ETHNOPHARMACOLOGICAL RELEVANCE: Muskmelon base (Pedicellus Melo.) has a long history (Ming Dynasty) as a Chinese traditional medicine. According to traditional use, it was prepared as rectal suppositories for treating abdominal distention and constipation. The present study was carried out on the pharmacological basis for the medicinal use of muskmelon base. AIM OF THE STUDY: The objective of this study was to determine the pharmacological basis for the medicinal use of the ethanol extract from muskmelon base (EMB) for abdominal distention and constipation. MATERIALS AND METHODS: In this study, we report the gastrointestinal prokinetic action of EMB following single rectal or large intestinal administration.
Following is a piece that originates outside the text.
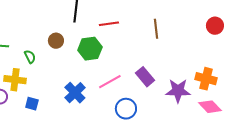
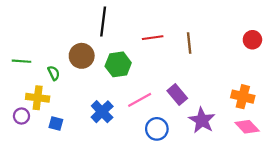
red line: (109, 24) -> (153, 38), moved
brown circle: (56, 41) -> (82, 56), size x1.5
purple star: (178, 91) -> (202, 120), moved, turned 30

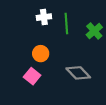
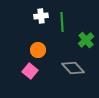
green cross: (94, 31) -> (86, 40), moved

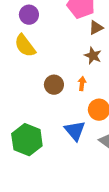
Laxative activity, gastric emptying and small intestinal transit tests were examined in ICR mice. SD rats were used to determine changes in large intestinal transit and contractile effects of the proximal colon in vivo. Guinea pigs were used to evaluate the contractile effects of the proximal colon and the possible mechanism or mechanisms on proximal colon activity ex vivo. Moreover, the acute toxicity of EMB was evaluated. RESULTS: In the in vivo experiments, the acute toxicity test showed that the maximum tolerated dose (MTD) of EMB was 400 mg/kg. A laxative effect was observed in mice at different dosages (6.5, 13 and 26 mg/kg). EMB showed a dose-dependent acceleration of gastric emptying (13 and 26 mg/kg). It also promoted both small intestinal (6.5, 13 and 26 mg/kg) and large intestinal (4, 8 and 16 mg/kg) transit activity. In the SD rat model, single rectal administration of EMB (8 and 16 mg/kg) showed a significant increase in both the frequency and amplitude of proximal colon smooth muscle contractility. These increases in amplitude and frequency peaked 30-60 min after EMB administration and corresponded with the results of the laxative activity test. The ex vivo experiments showed that varying doses of EMB (11.5, 23 and 46 mg/kg) had a direct prokinetic effect that was sensitive to atropine. CONCLUSIONS: Our results show that EMB is a low dosage, fast acting drug with a large therapeutic window (4-400 mg/kg) and shows significant gastrointestinal prokinetic action after single rectal or large intestinal administration. This gastrointestinal prokinetic effect was stronger in the intestines than in the stomach. This effect was sensitive to atropine, suggesting that EMB acts mainly through cholinergic mechanisms.